DA FARE:
Rispondi a queste domande sul testo dedicato alla sentenza Hermann contro Germania:
1. In quale data è stata pronunciata la sentenza?
2. A quali fini, secondo il testo, viene esercitata prevalentemente l'attività venatoria?
3. Quale diritto riconoscono i giudici al proprietario, oltre a un diritto reale sul terreno?

Importantissimo pronunciamento della Corte
europea dei diritti dell’uomo (Cedu) in materia di caccia e proprietà
privata.
La sentenza Cedu, Grande
Camera, 26 giugno 2012, Hermann vs. Germania ha introdotto
una sorta di diritto all’obiezione di coscienza
venatoria in favore del proprietario dei terreni che non intenda
consentirvi l’esercizio della caccia.
Infatti, il proprietario di un fondo
rustico non è obbligato a tollerare che altri vi pratichino la caccia, se in
contrasto con le proprie convinzioni personali e morali.
Essendo l’attività venatoria esercitata a
fini prevalentemente ludici, una legislazione nazionale non può impedire al
proprietario di negare l’accesso al proprio fondo quando la caccia è vista da
chi non la pratica come una ingerenza sproporzionata di terzi nella propria
sfera privata.
Non rileva la considerazione (opinabile)
secondo cui la caccia soddisferebbe interessi generali per la tutela delle
coltivazioni contro i danni provocati dalla fauna selvatica e nemmeno il
conferimento di un compenso per la tolleranza della presenza dei cacciatori
rispetto alla perdita del diritto del proprietario terriero a manifestare i
propri convincimenti a favore della protezione della fauna selvatica.
I giudici hanno adottato, quindi, una
linea interpretativa che contempla un concetto ampio di proprietà, riconoscendo
al titolare non soltanto un diritto reale sul bene (il terreno), ma anche un
vero e proprio diritto di esprimere e attuare, attraverso il fondo, le proprie
idee. Vengono, cioè, garantiti il diritto a non subire invasioni di terzi nel
proprio terreno e il diritto a non lasciare che le convinzioni altrui alterino
il proprio rapporto con il fondo e con l’ambiente circostante, che si traduce
nella libertà di non rendere disponibile il fondo per la cattura e l’uccisione
degli animali selvatici.

DATI FORNITI:
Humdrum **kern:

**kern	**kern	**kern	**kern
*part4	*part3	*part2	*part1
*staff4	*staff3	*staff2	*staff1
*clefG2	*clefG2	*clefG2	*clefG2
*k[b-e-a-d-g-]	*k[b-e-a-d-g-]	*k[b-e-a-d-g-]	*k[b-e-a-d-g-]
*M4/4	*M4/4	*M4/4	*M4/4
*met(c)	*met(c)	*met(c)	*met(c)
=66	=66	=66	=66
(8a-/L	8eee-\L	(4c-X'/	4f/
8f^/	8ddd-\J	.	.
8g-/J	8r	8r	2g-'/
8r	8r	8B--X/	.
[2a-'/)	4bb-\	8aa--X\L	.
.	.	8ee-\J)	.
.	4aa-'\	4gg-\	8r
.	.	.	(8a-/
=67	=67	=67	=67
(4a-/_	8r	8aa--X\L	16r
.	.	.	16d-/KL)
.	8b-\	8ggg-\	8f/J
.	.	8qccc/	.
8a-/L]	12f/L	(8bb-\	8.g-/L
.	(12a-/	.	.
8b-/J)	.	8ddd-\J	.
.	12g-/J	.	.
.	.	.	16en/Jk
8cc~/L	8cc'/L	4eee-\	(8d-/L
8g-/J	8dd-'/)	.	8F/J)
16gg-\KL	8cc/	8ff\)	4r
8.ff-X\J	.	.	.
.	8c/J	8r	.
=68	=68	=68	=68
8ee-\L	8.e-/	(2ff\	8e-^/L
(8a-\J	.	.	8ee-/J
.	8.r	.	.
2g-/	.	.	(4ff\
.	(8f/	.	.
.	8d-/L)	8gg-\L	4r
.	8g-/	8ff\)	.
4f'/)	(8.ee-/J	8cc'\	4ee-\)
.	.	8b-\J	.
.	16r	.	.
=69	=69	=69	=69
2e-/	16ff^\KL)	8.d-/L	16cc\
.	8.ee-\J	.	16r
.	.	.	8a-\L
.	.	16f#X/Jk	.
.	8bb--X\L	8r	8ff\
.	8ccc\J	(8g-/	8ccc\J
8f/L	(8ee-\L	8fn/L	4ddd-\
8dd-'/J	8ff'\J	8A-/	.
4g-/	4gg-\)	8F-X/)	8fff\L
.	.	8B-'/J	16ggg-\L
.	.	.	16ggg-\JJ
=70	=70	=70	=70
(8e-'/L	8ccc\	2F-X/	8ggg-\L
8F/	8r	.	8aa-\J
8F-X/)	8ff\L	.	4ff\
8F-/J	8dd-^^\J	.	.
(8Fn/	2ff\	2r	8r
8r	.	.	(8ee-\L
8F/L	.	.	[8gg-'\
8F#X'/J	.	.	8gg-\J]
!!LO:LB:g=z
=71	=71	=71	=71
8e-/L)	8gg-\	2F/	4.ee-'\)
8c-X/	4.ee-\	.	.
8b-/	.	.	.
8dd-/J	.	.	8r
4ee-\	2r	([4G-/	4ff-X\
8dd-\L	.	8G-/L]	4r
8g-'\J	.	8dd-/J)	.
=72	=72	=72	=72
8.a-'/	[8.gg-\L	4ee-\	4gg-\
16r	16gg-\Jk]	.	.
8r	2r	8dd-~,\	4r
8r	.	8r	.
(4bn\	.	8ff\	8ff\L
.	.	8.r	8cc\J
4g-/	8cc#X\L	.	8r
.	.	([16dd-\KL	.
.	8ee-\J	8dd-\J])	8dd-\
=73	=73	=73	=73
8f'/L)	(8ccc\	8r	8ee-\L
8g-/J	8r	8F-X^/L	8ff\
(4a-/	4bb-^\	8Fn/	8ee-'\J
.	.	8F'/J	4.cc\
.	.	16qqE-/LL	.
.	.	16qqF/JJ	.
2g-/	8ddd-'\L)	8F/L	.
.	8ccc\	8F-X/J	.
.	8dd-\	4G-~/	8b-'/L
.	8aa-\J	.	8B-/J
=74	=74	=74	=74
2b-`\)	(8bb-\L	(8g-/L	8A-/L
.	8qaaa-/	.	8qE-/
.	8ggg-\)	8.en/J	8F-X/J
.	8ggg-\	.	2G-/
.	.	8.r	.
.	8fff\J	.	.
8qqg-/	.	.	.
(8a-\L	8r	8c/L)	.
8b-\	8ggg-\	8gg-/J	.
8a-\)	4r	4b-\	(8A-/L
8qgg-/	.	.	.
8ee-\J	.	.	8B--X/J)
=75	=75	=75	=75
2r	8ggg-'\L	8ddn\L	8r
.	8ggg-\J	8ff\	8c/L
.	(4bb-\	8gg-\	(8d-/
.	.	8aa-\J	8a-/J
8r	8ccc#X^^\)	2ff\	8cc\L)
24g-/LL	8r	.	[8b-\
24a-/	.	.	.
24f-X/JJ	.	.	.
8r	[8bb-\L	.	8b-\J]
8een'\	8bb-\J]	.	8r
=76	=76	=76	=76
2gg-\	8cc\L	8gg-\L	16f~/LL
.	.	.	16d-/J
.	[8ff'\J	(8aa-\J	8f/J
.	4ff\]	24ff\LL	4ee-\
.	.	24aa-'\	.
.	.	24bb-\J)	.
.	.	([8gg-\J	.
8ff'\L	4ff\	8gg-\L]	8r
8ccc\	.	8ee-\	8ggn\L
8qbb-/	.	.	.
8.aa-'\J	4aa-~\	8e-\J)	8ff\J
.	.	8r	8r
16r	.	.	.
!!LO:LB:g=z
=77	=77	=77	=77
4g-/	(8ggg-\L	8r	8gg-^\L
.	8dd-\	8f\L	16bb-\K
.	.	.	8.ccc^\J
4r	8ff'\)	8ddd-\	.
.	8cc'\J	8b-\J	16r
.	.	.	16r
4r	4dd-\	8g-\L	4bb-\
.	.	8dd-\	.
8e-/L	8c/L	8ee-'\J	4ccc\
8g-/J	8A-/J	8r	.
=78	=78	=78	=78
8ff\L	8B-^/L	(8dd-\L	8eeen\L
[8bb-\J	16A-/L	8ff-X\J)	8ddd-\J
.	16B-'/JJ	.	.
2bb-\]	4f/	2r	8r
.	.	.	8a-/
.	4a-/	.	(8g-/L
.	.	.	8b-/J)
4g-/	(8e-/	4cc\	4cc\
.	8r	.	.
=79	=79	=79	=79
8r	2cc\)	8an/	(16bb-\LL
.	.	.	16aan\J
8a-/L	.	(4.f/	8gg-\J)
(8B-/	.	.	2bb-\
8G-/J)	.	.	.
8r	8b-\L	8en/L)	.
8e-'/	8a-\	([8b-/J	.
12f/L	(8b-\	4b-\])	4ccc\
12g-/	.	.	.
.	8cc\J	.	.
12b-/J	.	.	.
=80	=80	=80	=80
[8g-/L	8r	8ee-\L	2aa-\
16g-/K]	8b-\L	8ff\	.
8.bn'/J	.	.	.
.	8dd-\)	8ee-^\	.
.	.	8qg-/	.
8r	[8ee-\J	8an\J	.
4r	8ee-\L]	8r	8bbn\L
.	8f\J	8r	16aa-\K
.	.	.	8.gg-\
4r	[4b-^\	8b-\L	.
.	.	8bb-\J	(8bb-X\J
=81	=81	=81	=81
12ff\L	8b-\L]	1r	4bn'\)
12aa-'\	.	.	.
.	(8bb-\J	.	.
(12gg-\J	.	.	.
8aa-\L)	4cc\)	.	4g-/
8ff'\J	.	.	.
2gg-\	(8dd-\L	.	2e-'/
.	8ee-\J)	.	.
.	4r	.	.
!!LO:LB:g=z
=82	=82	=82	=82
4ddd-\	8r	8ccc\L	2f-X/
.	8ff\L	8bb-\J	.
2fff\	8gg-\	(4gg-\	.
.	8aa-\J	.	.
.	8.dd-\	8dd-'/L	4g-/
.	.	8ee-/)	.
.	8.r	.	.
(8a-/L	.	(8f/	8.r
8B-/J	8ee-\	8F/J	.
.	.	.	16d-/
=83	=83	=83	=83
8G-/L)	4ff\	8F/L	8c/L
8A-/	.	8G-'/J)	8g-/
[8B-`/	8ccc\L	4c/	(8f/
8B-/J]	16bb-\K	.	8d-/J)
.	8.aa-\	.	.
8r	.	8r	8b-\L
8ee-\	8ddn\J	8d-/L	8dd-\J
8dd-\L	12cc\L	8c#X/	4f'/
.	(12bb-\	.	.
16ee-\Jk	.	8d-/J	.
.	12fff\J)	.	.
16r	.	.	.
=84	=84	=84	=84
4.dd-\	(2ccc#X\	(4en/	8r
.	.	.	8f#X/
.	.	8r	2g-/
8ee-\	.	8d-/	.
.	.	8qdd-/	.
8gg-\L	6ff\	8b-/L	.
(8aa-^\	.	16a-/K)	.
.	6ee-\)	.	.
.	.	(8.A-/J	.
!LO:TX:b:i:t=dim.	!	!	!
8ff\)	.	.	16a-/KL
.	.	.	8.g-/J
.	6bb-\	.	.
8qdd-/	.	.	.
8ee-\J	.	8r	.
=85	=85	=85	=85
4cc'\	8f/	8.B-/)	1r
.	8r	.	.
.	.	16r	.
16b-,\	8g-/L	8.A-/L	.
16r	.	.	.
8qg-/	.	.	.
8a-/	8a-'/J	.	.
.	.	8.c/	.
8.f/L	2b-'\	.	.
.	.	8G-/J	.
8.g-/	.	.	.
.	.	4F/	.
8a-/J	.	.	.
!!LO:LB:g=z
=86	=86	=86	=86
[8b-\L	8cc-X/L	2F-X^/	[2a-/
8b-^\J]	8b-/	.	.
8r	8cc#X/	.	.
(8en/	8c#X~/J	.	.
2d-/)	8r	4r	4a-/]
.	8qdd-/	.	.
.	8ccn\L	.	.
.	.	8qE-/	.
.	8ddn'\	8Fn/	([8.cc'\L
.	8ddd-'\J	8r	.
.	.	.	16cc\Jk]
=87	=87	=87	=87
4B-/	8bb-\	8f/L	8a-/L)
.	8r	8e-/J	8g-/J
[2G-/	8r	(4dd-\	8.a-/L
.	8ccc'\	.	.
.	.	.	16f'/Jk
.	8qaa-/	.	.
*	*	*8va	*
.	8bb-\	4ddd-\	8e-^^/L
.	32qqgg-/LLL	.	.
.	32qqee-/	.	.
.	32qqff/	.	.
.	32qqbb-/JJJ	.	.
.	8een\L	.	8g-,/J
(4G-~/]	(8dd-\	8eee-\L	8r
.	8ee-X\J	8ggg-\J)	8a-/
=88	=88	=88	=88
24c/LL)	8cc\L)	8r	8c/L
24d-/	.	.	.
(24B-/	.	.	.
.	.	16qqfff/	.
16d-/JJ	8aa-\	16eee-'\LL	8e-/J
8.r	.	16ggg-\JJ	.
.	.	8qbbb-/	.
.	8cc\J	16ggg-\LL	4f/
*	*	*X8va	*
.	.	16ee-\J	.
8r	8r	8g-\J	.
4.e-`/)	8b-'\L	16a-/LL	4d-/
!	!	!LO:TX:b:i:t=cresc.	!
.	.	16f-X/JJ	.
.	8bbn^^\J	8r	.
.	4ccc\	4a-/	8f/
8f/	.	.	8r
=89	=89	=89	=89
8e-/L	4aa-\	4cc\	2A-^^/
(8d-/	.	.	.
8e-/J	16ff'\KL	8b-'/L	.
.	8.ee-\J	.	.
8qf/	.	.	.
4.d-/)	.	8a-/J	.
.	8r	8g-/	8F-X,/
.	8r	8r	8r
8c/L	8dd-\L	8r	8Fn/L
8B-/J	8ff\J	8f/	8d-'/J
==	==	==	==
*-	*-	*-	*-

SOLUZIONE:
1. La sentenza è stata pronunciata dalla Grande Camera il 26 giugno 2012.
2. Secondo il testo, l'attività venatoria viene esercitata a fini prevalentemente ludici.
3. I giudici riconoscono al proprietario il diritto di esprimere e attuare le proprie idee attraverso il fondo.